Food historians focus on the recipes of rich savories, medicinal remedies, perfumes, and hunting practices with slight notice, if any, to the women in Ghiyath Shah’s court service, known for having over 12,000 women including entertainers and scholars. The ordinary women’s lives depicted remain in the background – those who harvested, hunted, prepared, cooked, and served in infinite ways. Originally painted with a range of skin colors, the women-identified individuals worked, created, served, and most likely serviced the Shah. Yet from where, in that vast Central Indian and African Indian Ocean Worlds, did they come? What were their names and nuanced narratives? Did they consider the work a delight? Did they define the city as joyous?

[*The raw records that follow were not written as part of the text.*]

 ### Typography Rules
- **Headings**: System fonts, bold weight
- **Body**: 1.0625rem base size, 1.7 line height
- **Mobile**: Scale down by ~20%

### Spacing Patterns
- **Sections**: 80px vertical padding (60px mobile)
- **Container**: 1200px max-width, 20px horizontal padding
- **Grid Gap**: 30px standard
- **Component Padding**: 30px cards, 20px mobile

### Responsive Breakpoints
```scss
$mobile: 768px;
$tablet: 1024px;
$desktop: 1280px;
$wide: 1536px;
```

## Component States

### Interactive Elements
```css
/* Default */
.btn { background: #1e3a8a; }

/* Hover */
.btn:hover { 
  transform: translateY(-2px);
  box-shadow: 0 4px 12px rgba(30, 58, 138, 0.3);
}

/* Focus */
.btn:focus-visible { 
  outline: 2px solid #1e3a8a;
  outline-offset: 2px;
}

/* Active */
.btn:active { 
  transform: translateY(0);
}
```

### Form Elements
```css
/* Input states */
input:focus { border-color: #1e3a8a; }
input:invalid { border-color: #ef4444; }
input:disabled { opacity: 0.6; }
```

Women of Massive Delight / Our Own Sister Pantheon
The Pleasures of Defiance
Sarah K. Khan radically reimagines this illustrated cookbook in a new playful, visual critical fabulation. She offers an alternative universe where named, assertive, empowered women, freed from positions of servitude, engage and care for each other. Khan’s iteration frees the eighteen femmes from their frozen stances. Now fully frontal, they are armed with weapons of mass creation and weapons of mass destruction—rolling pins, knives, swords, a German Lugar, rulers, spoons, spears, wine glasses, fire and blow torches.

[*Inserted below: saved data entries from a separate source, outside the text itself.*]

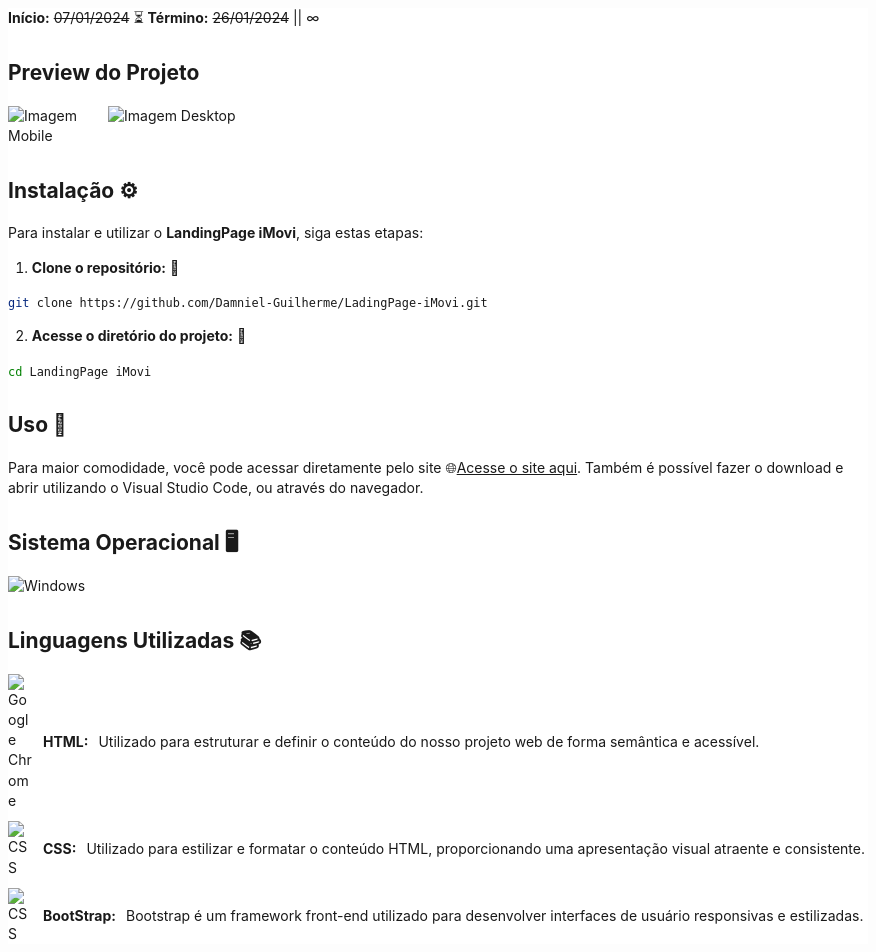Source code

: **Início:** ~~07/01/2024~~ ⏳
**Término:** ~~26/01/2024~~ || ∞

## Preview do Projeto

<div style="display: flex; flex-direction: row;">
        <img src="https://i.imgur.com/TvvKLfm.png" alt="Imagem Mobile" width="100">
        <img src="https://i.imgur.com/naw5jmK.png" alt="Imagem Desktop" width="250">
</div>

## Instalação ⚙️

Para instalar e utilizar o **LandingPage iMovi**, siga estas etapas:

1. **Clone o repositório:** 📜
```bash
git clone https://github.com/Damniel-Guilherme/LadingPage-iMovi.git
```

2. **Acesse o diretório do projeto:** 📁
```bash
cd LandingPage iMovi
```

## Uso 💬

Para maior comodidade, você pode acessar diretamente pelo site 🌐[Acesse o site aqui](https://lading-page-i-movi.vercel.app/). Também é possível fazer o download e abrir utilizando o Visual Studio Code, ou através do navegador.

## Sistema Operacional 🖥️

![Windows](https://img.shields.io/badge/Windows-000?style=for-the-badge&logo=windows&logoColor=2CA5E0)

## Linguagens Utilizadas 📚

<div>
  <div style="display: flex; align-items: center; margin-bottom: 10px;">
      <img src="https://cdn.jsdelivr.net/gh/devicons/devicon/icons/html5/html5-plain-wordmark.svg" width="25" title="Google Chrome" style="margin-right: 10px; pointer-events: none;"/> <strong style="margin-right: 10px;">HTML:</strong> Utilizado para estruturar e definir o conteúdo do nosso projeto web de forma semântica e acessível.
  </div>
  <div style="display: flex; align-items: center; margin-bottom: 10px;">
      <img src="https://cdn.jsdelivr.net/gh/devicons/devicon/icons/css3/css3-plain-wordmark.svg" width="25" title="CSS" style="margin-right: 10px; pointer-events: none;"/> <strong style="margin-right: 10px;">CSS:</strong> Utilizado para estilizar e formatar o conteúdo HTML, proporcionando uma apresentação visual atraente e consistente.
  </div>
</div>

<div style="display: flex; align-items: center; margin-bottom: 10px;">
      <img src="https://img.icons8.com/?size=96&id=84710&format=png" width="25" title="CSS" style="margin-right: 10px; pointer-events: none;"/> <strong style="margin-right: 10px;">BootStrap:</strong> Bootstrap é um framework front-end utilizado para desenvolver interfaces de usuário responsivas e estilizadas.
  </div>
</div>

Arising patterned and bejeweled, the sheroes meet across time and space to participate in “undisciplined pleasures.” Conjured from the ocean, the primordial expanse and the galactic star formations, they emerge unbound with the right to narrate their own stories. Their pleasures are ignited and sustained through intimate gestures, foods and medicines in all types of vessels in a courtly environment. And when called to arms, the women brandish an array of weapons, defiant in their stand against injustice.
They appear in a talismanic formation, surrounded with a geometric pattern and/or a recurring map of the world from the 12th Century. Named and free from service to the Sultan, they materialize from the fertile firmament. Adorned with words, patterns and shapes that confer magical blessings, they rejoice in radically boundless ways. Invoked into the past, their bright futures are guaranteed to sparkle.
Three historical female figures appear from the Indian Ocean’s East African, Arab, and South Asian worlds: Queen Bilqis, Razia Sultan, and Freedom Fighter Abebach. Bilqis hails from ancient Ethiopia and Yemen areas, claimed by both. Razia was a Sultanate period ruler who was beloved by her Delhi community, and Weyzero Abebach advocated a call to arms among her Ethiopian sisters to fight fascism in the 1930s.
Creating her own pantheon, Sarah K. Khan defies erasure, inscribes lost narratives, and revises histories.
Sarah Kharshid Khan (MS, MPH, PhD) is a US multi-media maker and scholar based in New York City and rural Massachussetts. She uses photography, films, video art, printmaking, maps, and writing to explore food, culture, women, migration, and identity in urban and rural environments. She utilizes food to provoke thought about injustice towards people and the planet.